People with type one diabetes do not make insulin. Antibodies to the beta cells of the pancreas cause them to stop working and they therefore do not produce any insulin.
Type one diabetes can occur at any age but is typically thought of as a disease occurring before the age of 25 years old. It is not related to lifestyle.
People with type one diabetes have to inject insulin and test their blood sugar frequently throughout the day, every day.
People with type two diabetes make insulin, but it doesnt work well. They are generally overweight, dont exercise, eat badly and live unhealthy lifestyles.
This summer it will be the sailors life for a group of children who will be swabbing the deck of the Spirit of Bermuda, hoisting the main sail and checking their blood sugar often.

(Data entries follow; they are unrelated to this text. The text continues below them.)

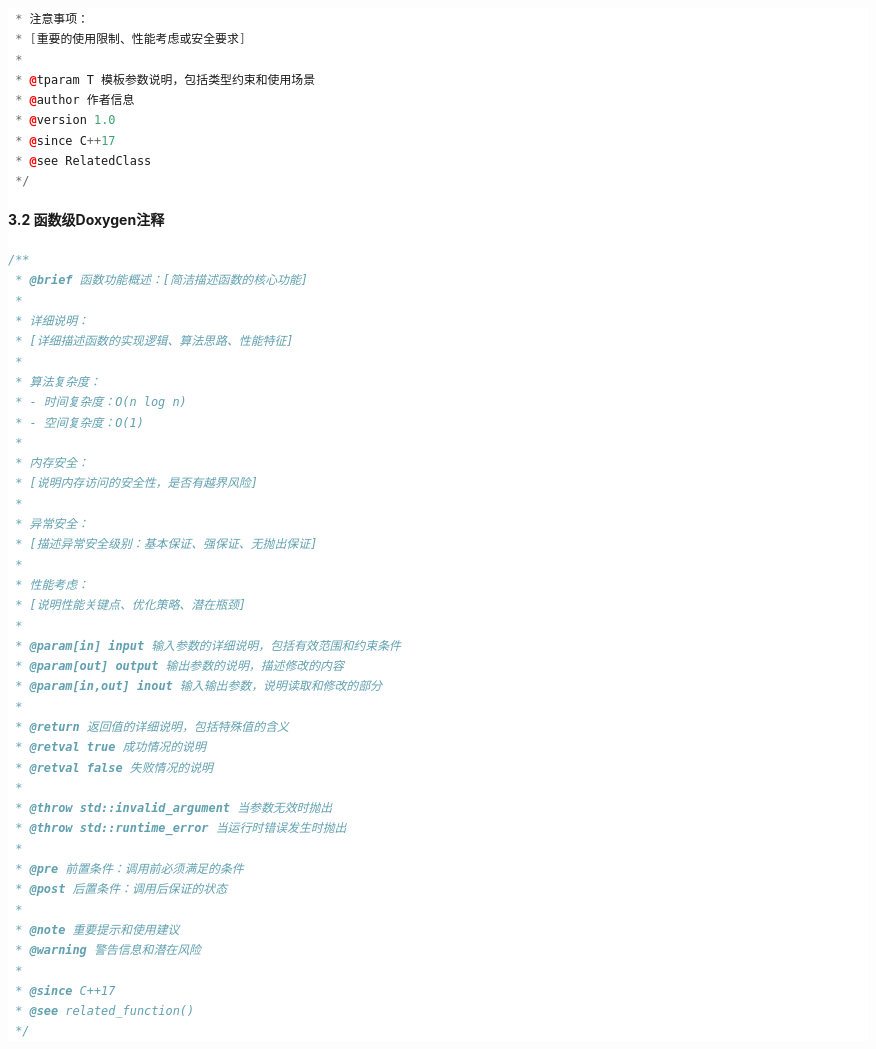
 ```cpp
 * 注意事项：
 * [重要的使用限制、性能考虑或安全要求]
 * 
 * @tparam T 模板参数说明，包括类型约束和使用场景
 * @author 作者信息
 * @version 1.0
 * @since C++17
 * @see RelatedClass
 */
```

#### 3.2 函数级Doxygen注释
```cpp
/**
 * @brief 函数功能概述：[简洁描述函数的核心功能]
 * 
 * 详细说明：
 * [详细描述函数的实现逻辑、算法思路、性能特征]
 * 
 * 算法复杂度：
 * - 时间复杂度：O(n log n)
 * - 空间复杂度：O(1)
 * 
 * 内存安全：
 * [说明内存访问的安全性，是否有越界风险]
 * 
 * 异常安全：
 * [描述异常安全级别：基本保证、强保证、无抛出保证]
 * 
 * 性能考虑：
 * [说明性能关键点、优化策略、潜在瓶颈]
 * 
 * @param[in] input 输入参数的详细说明，包括有效范围和约束条件
 * @param[out] output 输出参数的说明，描述修改的内容
 * @param[in,out] inout 输入输出参数，说明读取和修改的部分
 * 
 * @return 返回值的详细说明，包括特殊值的含义
 * @retval true 成功情况的说明
 * @retval false 失败情况的说明
 * 
 * @throw std::invalid_argument 当参数无效时抛出
 * @throw std::runtime_error 当运行时错误发生时抛出
 * 
 * @pre 前置条件：调用前必须满足的条件
 * @post 后置条件：调用后保证的状态
 * 
 * @note 重要提示和使用建议
 * @warning 警告信息和潜在风险
 * 
 * @since C++17
 * @see related_function()
 */
```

The Bermuda Diabetes Association is currently fundraising to send 15 young people ages 11 to 20 with type one diabetes on a five day life-changing voyage called Sailing on Insulin.
Debbie Jones of the BDA said the idea for Sailing on Insulin was inspired by a similar voyage they did with type two diabetic boys who were extremely overweight. The programme was so successful many of the boys from that programme are now running marathons or have become interested in sailing as a career.
Because of that we thought it would be a remarkable opportunity to take our young people with type one diabetes and expose them to the same type of idea, said Mrs Jones. Kids with type one diabetes are already self disciplined. They have to be to live with type one diabetes every day. They still need some education, but in a fun way. They are young. They dont want to be lectured to. They may need a little bit of revision on living in a healthy, positive way. They will be manning the ship, and working as a team.
She said one of the best things about the programme was the comradeship that develops between the crew members.
To help raise money for Sailing on Insulin, Tiffany Richardson and Greg van der Made, adults with type one diabetes, will be running as part of a relay team in this years Appleby May 24 Half Marathon Derby.
Also running the relay will be nutritionist Courtney Minors and Ardie Morgan.
Ms Richardson knows what it is like to miss out on activities because of diabetes.
She was diagnosed the summer she was 11 years old. After a week in the hospital where everyone told her she could lead a normal life with proper management of the disease, her government summer camp refused to have her back because she carried syringes. Her mother fought back by creating Camp Honeybee for children with diabetes.
I liked the Camp Honeybee concept that we all got together and shared our stories, but the camp wasnt able to challenge us, she said. It was more about playing games and volleyball. Sailing is such a huge exercise in terms of sailing and affecting your blood sugars. To be in an environment with other diabetics and challenging yourself, mentally and physically, will be amazing for the children.
Its no small thing for a type one diabetic to take part in a half marathon. It takes a lot of preparation.
Most people would just wake up on the day of the race, feel a little nervous, tie their sneakers and be off, she said. If you are preparing for any sporting event you have to have your basalts and insulin ratios right and make sure you have eaten enough. I ran my first 5K race recently. Through the support of my endocrinologist Dr Annabel Fountain I am at the point where I can do this. I mastered equestrian riding many years ago. Running is the new chapter in my life.
She plans to push her three-year-old daughter, Riley, part of the way in her stroller.
Mr van der Made will be running a relay with her. He has run several May 24 Half Marathon derbies already. When he runs he always wears a T-shirt with a diabetes slogan on it. People often express surprise when they learn he has diabetes as he plays hockey, weight trains and runs twice a week.
I want people to know that if I can do it, they can do it, he said.
In order to run the race he will have friends posted along the route to help him monitor his health and do fly-by blood sugar testing.
I didnt have an opportunity like Sailing on Insulin as a kid, he said. I just thought how wicked it would be for these children to be together and share some stories, the same way we do as adults.
Ben Hollis, also a type one diabetic since childhood plans to be a counsellor on the voyage.
People need to understand that diabetics can do anything that anyone else can do if they manage their disease properly, he said.